Software makers that have been battered amid this year’s stock slump were dealt another blow this week when Microsoft gave a warning of even more headwinds coming down the pike.
The world’s largest software maker cut its profit forecast for the current quarter on Thursday and blamed the surging US dollar for an imminent drag on its earnings to the tune of $460 million. The company’s rare mid-season revision took markets by surprise and briefly sent futures on the S&P 500 Index tumbling.
Microsoft and other large US software makers such as Oracle and Adobe have complex global operations and higher exposure to foreign currencies. The US Dollar Index has risen more than 7 per cent off a January low, and last month hit its highest in two decades. The more expensive dollar is bound to add to pressures already threatening the companies’ margins such as higher costs.

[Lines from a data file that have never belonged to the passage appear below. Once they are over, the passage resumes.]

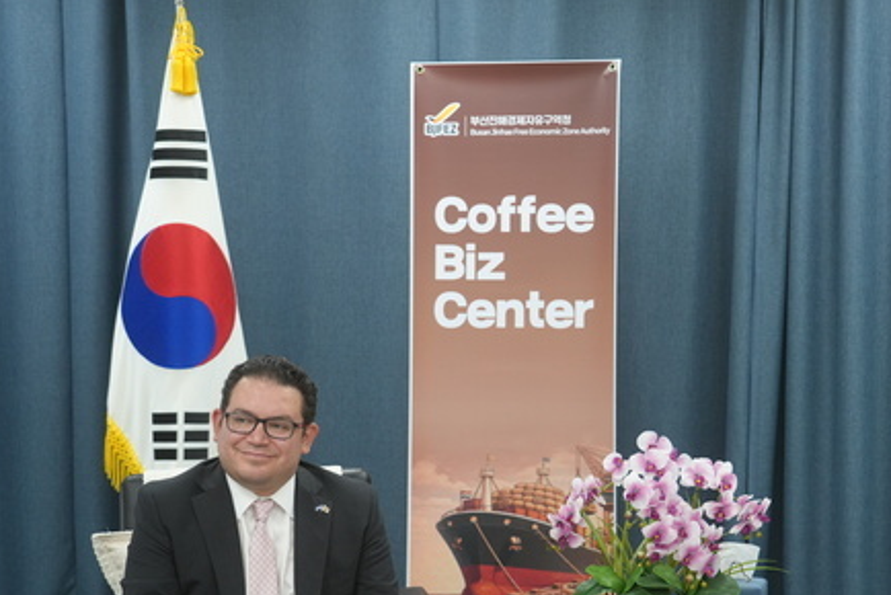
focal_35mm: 68
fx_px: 1684
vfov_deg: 20.0
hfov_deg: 29.3
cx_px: 622
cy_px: 411
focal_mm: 47
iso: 1250
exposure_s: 1/160
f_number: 4
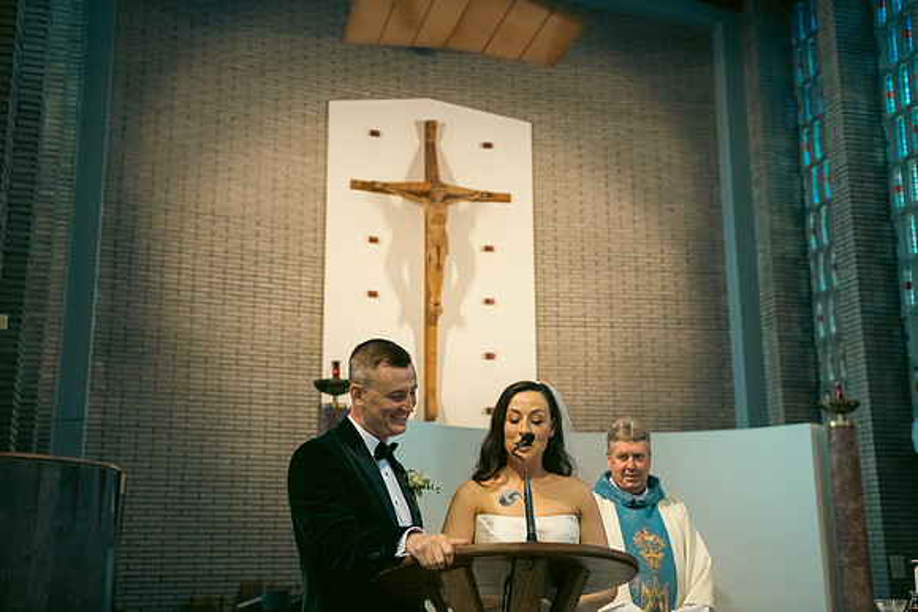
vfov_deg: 30.5
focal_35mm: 44
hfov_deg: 44.5
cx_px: 459
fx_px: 1122
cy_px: 306
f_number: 3.5
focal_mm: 44
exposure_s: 1/160
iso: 1000
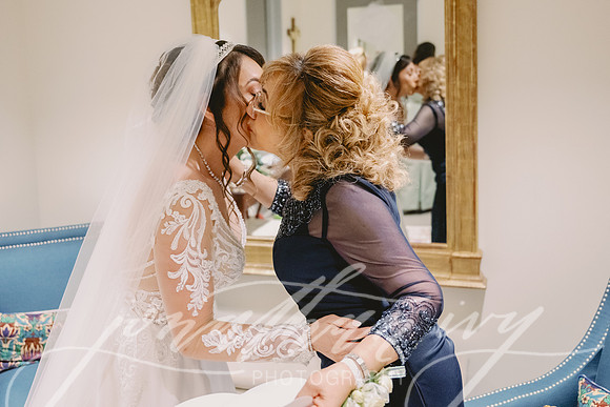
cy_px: 152
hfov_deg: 50.9
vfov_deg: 35.1
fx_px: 641
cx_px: 298
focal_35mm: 38
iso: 2000
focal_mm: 30
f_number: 2.8
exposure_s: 1/320
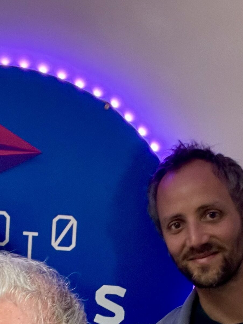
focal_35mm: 64
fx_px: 599
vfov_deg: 29.0
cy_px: 296
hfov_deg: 22.9
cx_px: 112
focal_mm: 2.71
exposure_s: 1/33
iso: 250
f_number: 2.2
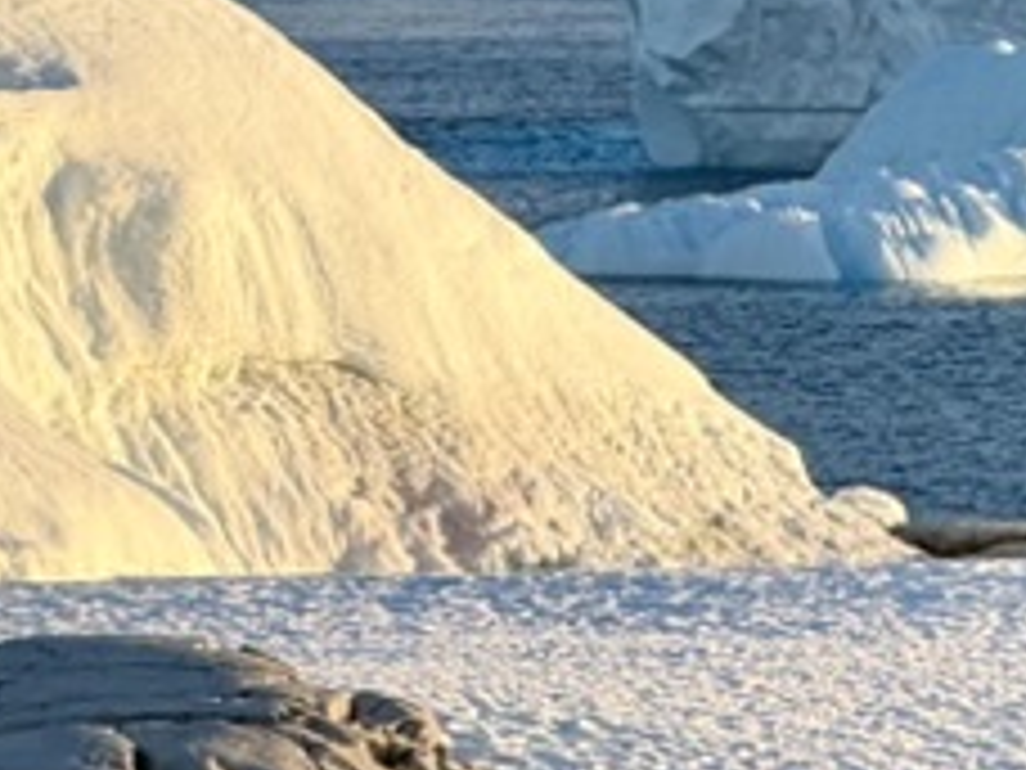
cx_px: 1408
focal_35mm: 538
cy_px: 90
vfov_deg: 2.8
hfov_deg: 3.7
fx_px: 15946
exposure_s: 1/632
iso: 50
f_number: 2.8
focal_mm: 15.66
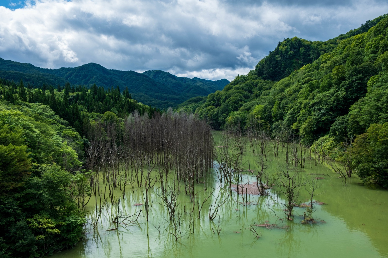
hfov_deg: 63.7
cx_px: 194
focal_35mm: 29
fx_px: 312
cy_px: 129
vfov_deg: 44.9
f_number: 3.6
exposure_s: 1/1250
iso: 200
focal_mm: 19.6
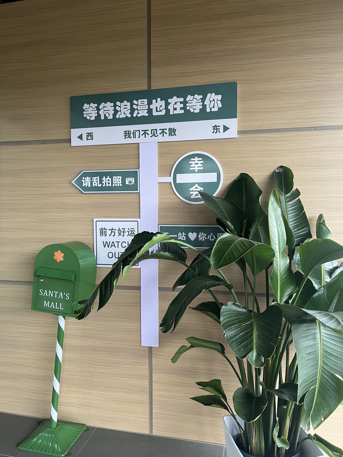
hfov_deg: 53.1
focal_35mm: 26
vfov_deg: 67.3
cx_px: 172
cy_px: 228
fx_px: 344
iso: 125
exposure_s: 1/73
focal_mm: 5.1
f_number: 1.6
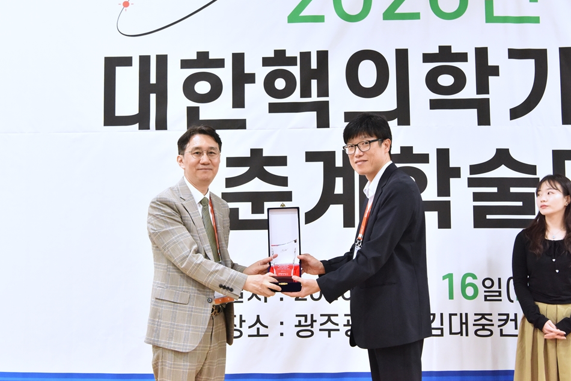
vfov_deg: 33.4
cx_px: 285
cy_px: 197
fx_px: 635
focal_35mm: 40
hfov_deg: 48.4
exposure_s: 1/160
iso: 6400
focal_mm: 38
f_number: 5.6
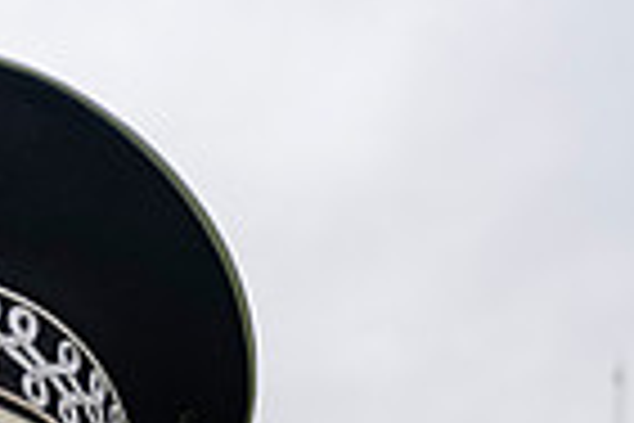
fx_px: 1743
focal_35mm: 99
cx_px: -67
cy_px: 691
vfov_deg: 12.9
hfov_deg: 19.7
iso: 100
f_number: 4
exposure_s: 1/200
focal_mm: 24
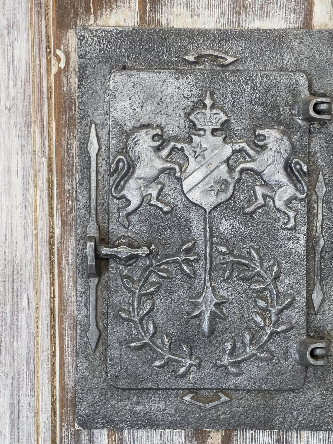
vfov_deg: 25.0
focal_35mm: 78
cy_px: 239
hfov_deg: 18.9
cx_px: 202
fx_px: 1000
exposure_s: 1/60
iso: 400
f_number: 2.2
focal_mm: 7.5
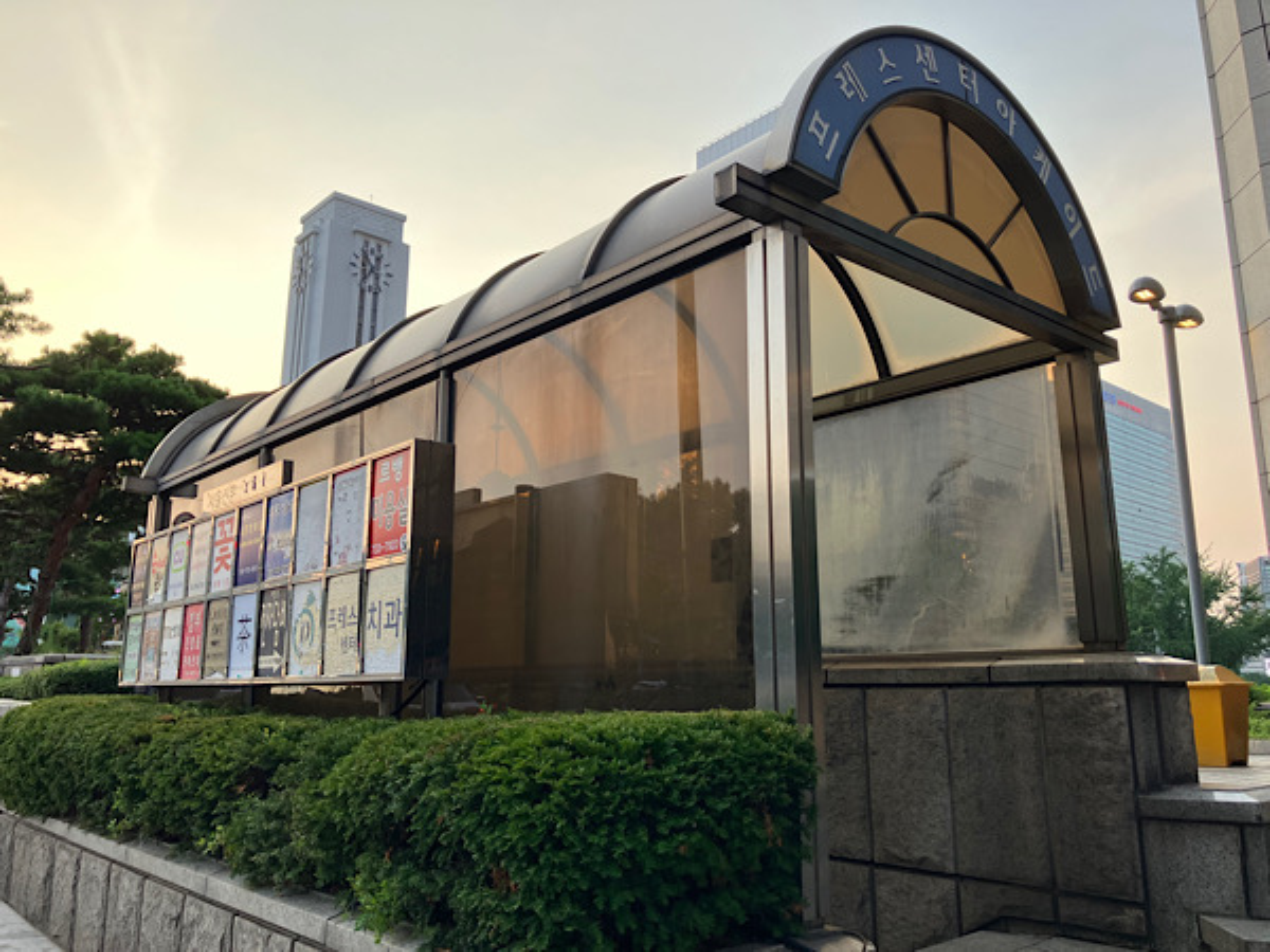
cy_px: 476
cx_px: 635
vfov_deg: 49.7
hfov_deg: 63.4
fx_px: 1027
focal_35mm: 28
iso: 25
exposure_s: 1/241
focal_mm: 3.99
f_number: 1.8
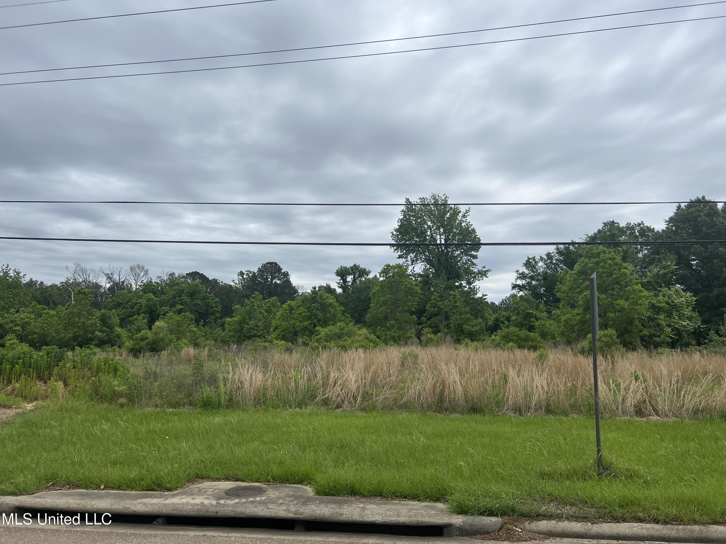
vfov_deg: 53.1
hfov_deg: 67.3
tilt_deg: +9.7
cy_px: 272
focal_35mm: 26
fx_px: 545
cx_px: 363
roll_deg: +0.3
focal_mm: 5.7
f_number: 1.5
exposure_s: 1/4274
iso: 50
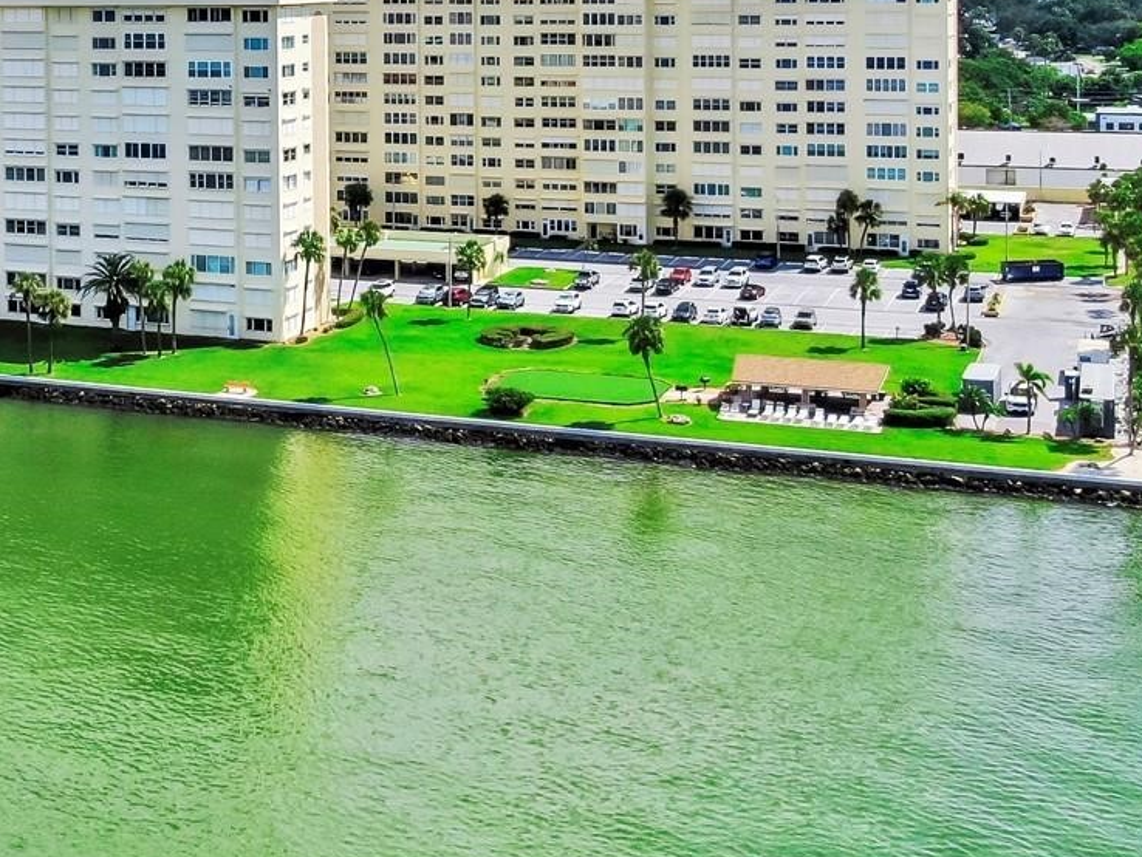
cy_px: 20
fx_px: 1716
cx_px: 370
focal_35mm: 52
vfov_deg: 26.7
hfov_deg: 36.4
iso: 100
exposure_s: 1/2000
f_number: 2.8
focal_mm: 4.39
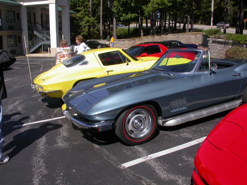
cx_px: 124
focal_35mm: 38
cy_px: 92
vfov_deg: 37.7
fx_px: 271
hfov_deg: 49.0
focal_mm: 7.85
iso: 100
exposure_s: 1/356
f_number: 7.5
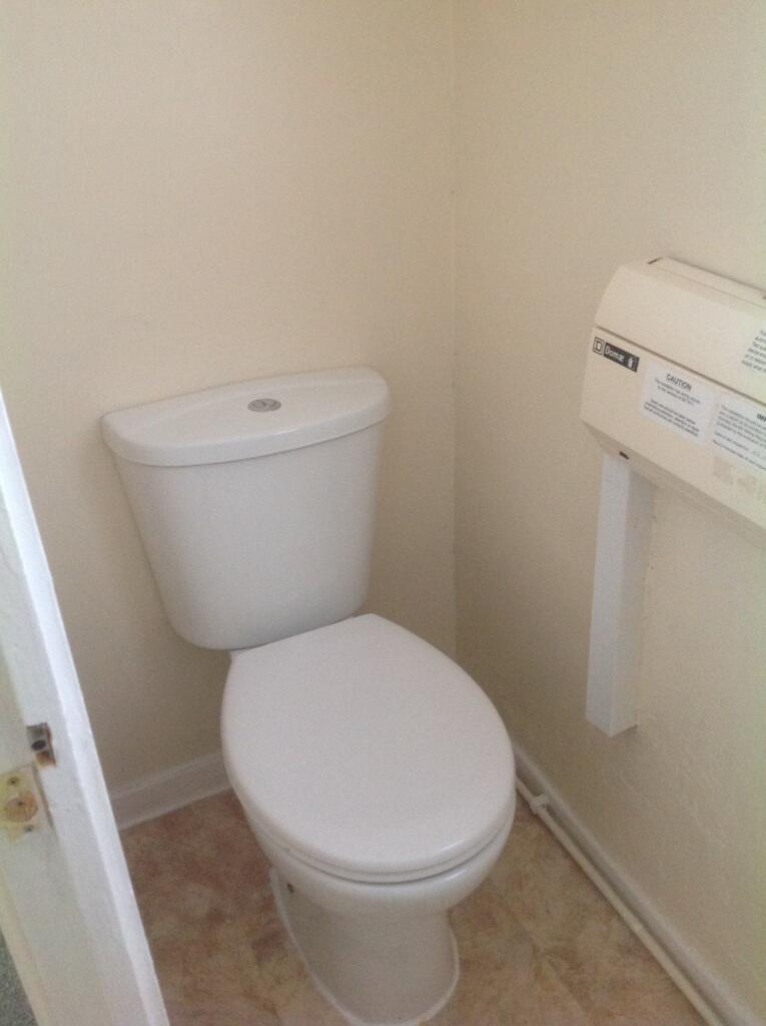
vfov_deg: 52.7
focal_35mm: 35
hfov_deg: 40.6
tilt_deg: -30.2
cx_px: 383
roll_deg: +4.2
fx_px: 1035
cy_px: 513
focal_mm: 4.28
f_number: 2.4
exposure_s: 1/15
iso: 200
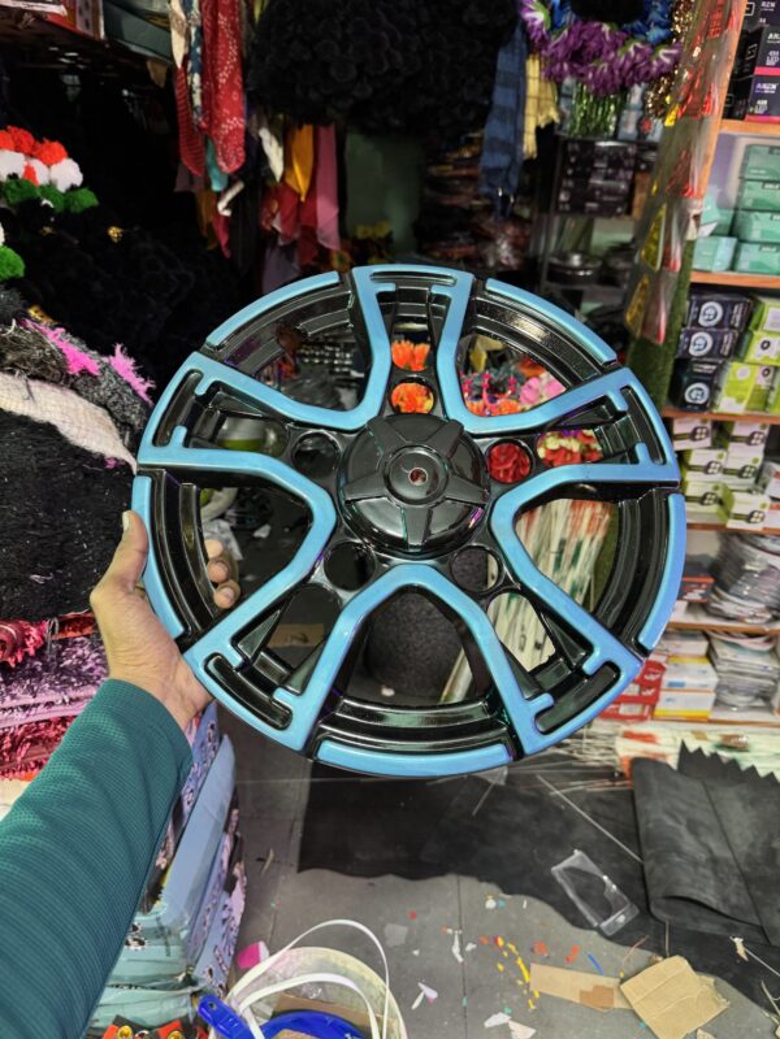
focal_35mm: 24
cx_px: 390
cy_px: 520
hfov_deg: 56.8
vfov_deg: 71.6
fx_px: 721
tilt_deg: -24.2
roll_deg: -4.2
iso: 200
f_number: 1.78
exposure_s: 1/50
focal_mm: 6.76
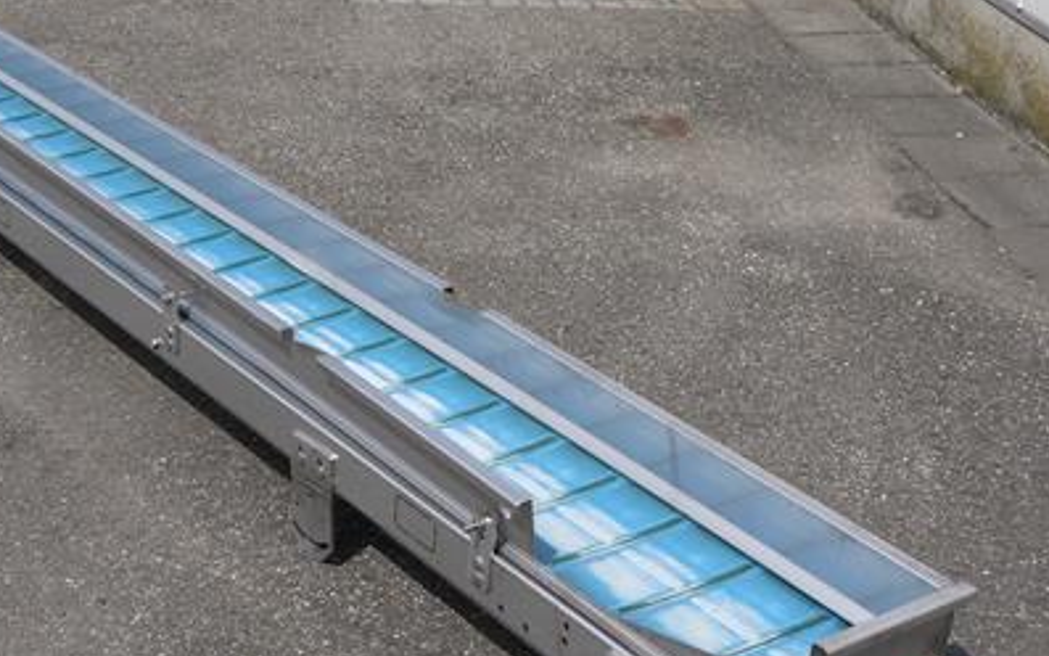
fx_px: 1858
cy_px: 394
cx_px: 256
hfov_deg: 31.0
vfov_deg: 20.0
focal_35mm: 65
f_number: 9
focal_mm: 19
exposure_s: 1/400
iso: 100
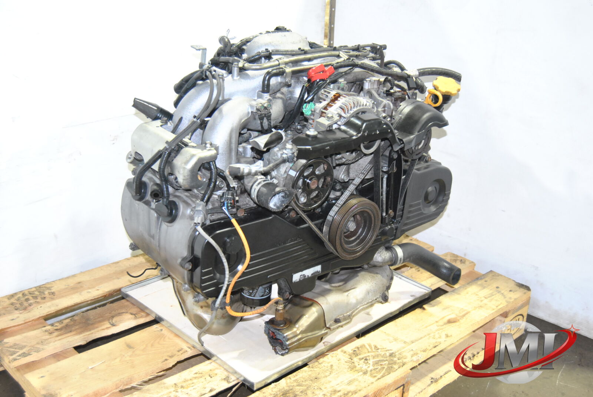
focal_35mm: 42
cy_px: 198
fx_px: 693
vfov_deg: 32.0
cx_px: 296
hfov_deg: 46.3
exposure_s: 1/60
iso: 800
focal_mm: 28
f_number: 5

“A strong dollar will be a recurring theme across many large software companies, as most generate over one-third of their sales outside the US,” said Anurag Rana, a senior analyst at Bloomberg Intelligence.
Soaring US Treasury yields and expectations of tighter monetary policy from the Federal Reserve have caused investors to flee software stocks with pricey valuations and whose profits are expected to be delivered far in the future.
The iShares Expanded Tech-Software Sector ETF is down 26 per cent in 2022, including a drop of 2.3 per cent in Friday’s session. A Goldman Sachs basket of the priciest software names is down more than 45 per cent, while the broad S&P 500 Index is down 14 per cent. Microsoft fell 1.7 per cent on Friday and ended the week with a 1.2 per cent decline.
Wall Street has been encouraged by strong financial results from software makers this earnings season. Salesforce this week gave a bullish full-year forecast but said results were hurt by the dollar’s strength, and gave a warning it expects the issue to extend into the second quarter.
Companies with larger exposure to currencies like Salesforce will have to look into hedging strategies to protect against the dollar strength, said Brendan McKenna, a strategist at Wells Fargo. He sees the dollar bulking up against most developed countries’ currencies, as well as those from emerging markets, with few exceptions.
For now, analysts have remained sanguine about profits lost to foreign-exchange rates, focusing instead on strong fundamentals that point to the group’s resilience in the face of slowing economic growth.
But for some investors, there are still too many risks to justify piling back into software stocks despite more attractive prices.
“They’re more attractive than they were, but we won’t chase the quality names lower thinking they’re bargains yet,” Stephen Hoedt, managing director of equity research at Key Private Bank. “Cheap can quickly become cheaper in a rising-rate environment.”